The Number Behind The Warning
Rehn said Finland needs about €10 billion in fixes between 2027 and 2034. That is the path to push debt back down.
In US dollars, that is roughly $11 billion over seven years. It works out to about $1.5 billion of fiscal fixes per year.
It has to come from both spending cuts and revenue hikes. Neither side alone can close a gap that big.
Finland already had a parliament-wide deal on debt heading into 2026. Rehn called that "a significant turning point" for trust in the country's books.
He also warned that trust depends on real choices, not just plans. The next test comes early next year, when the parliament's fiscal group sets its goals.
A slow recovery in Finland's economy will help over time. Growth alone won't close the gap.
Why Defense Changes The Math
Finland's defense budget is rising at the same time the rest of the budget needs to shrink. That is the gap Rehn keeps flagging.
Cutting defense isn't a real option. Finland shares a long border with Russia and joined NATO in 2023.
The fix has to come from somewhere else. That means deeper cuts to other spending or higher taxes.
Rehn said a steady fix will work better than a sharp one forced by markets later. Translation: act now, or get forced into worse calls.
Finland is not alone here. Many euro-area countries face the same setup, with rising defense budgets and slower growth on top of older debt.
Why It Matters For Investors
For investors holding Finnish or Nordic debt, the math is a slow story, not a crisis.
Finland still borrows at low rates and keeps a strong credit grade. But the trend on debt is moving the wrong way. Rating firms tend to act before the math is obvious.
A downgrade for Finland is not on the table this year. But the next few years are when the picture matters.

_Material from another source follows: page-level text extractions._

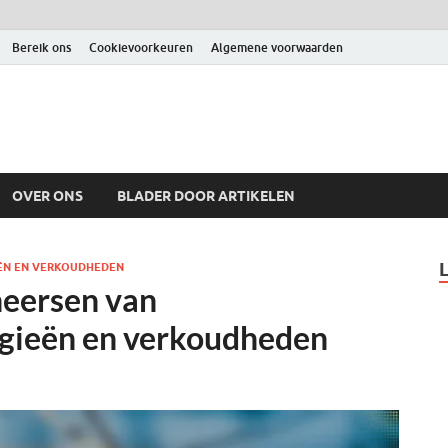
Bereik ons
Cookievoorkeuren
Algemene voorwaarden
OVER ONS
BLADER DOOR ARTIKELEN
EËN EN VERKOUDHEDEN
eheersen van
rgieën en verkoudheden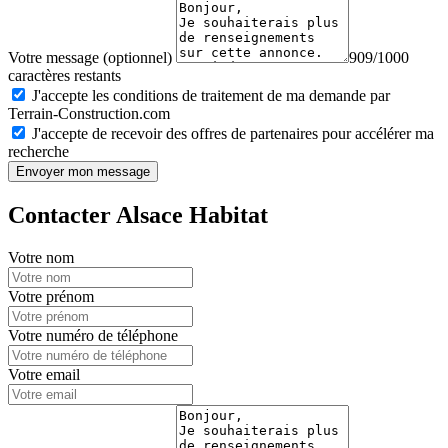
Votre message (optionnel)
909/1000
caractères restants
J'accepte les conditions de traitement de ma demande par
Terrain-Construction.com
J'accepte de recevoir des offres de partenaires pour accélérer ma
recherche
Envoyer mon message
Contacter Alsace Habitat
Votre nom
Votre prénom
Votre numéro de téléphone
Votre email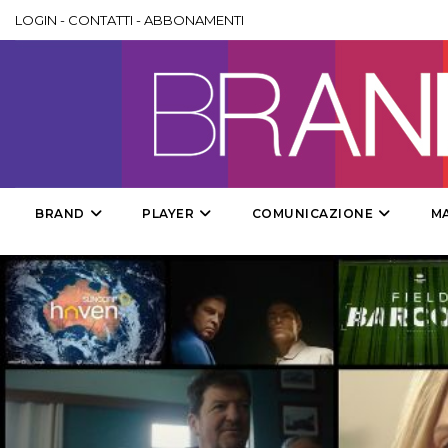
LOGIN
-
CONTATTI
-
ABBONAMENTI
BRAND
PLAYER
COMUNICAZIONE
M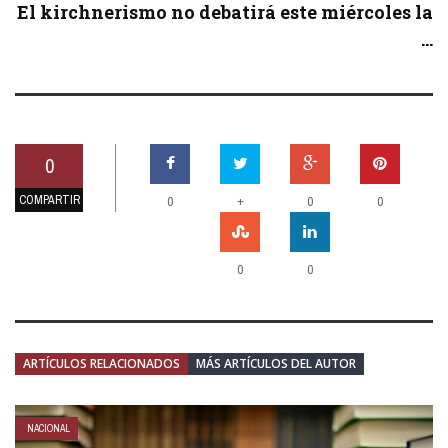
El kirchnerismo no debatirá este miércoles la
...
0
COMPARTIR
+
0
0
0
0
0
ARTÍCULOS RELACIONADOS
MÁS ARTÍCULOS DEL AUTOR
NACIONAL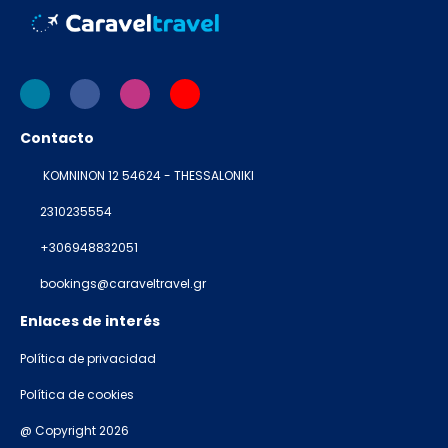
Contacto
KOMNINON 12 54624 - THESSALONIKI
2310235554
+306948832051
bookings@caraveltravel.gr
Enlaces de interés
Política de privacidad
Política de cookies
@ Copyright 2026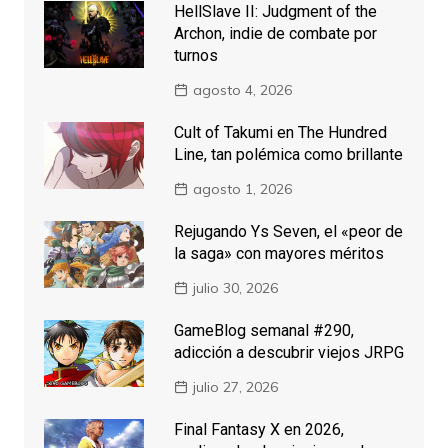
HellSlave II: Judgment of the
Archon, indie de combate por
turnos
agosto 4, 2026
Cult of Takumi en The Hundred
Line, tan polémica como brillante
agosto 1, 2026
Rejugando Ys Seven, el «peor de
la saga» con mayores méritos
julio 30, 2026
GameBlog semanal #290,
adicción a descubrir viejos JRPG
julio 27, 2026
Final Fantasy X en 2026,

For Nordic banks and pension funds, Finnish debt is a core holding. Any shift in its rating would ripple across the region.
What To Watch
The Parliamentary Working Group on Fiscal Policy starts setting goals for the coming years early next year. That group is the first real test of the political deal.
Watch the gap between defense plans and the debt plan. If those move in opposite ways for too long, something else has to give.
The other thing to watch is the ECB. If the ECB raises rates this summer, Finland's borrowing costs go up too, which makes the same math worse.
The IMF has flagged the same issue in its 2026 review of Finland. It said the country needs to fix the gap by about 0.5% of GDP each year, which lines up with what Rehn is calling for.
Finland has the room to fix this. It also has a deadline.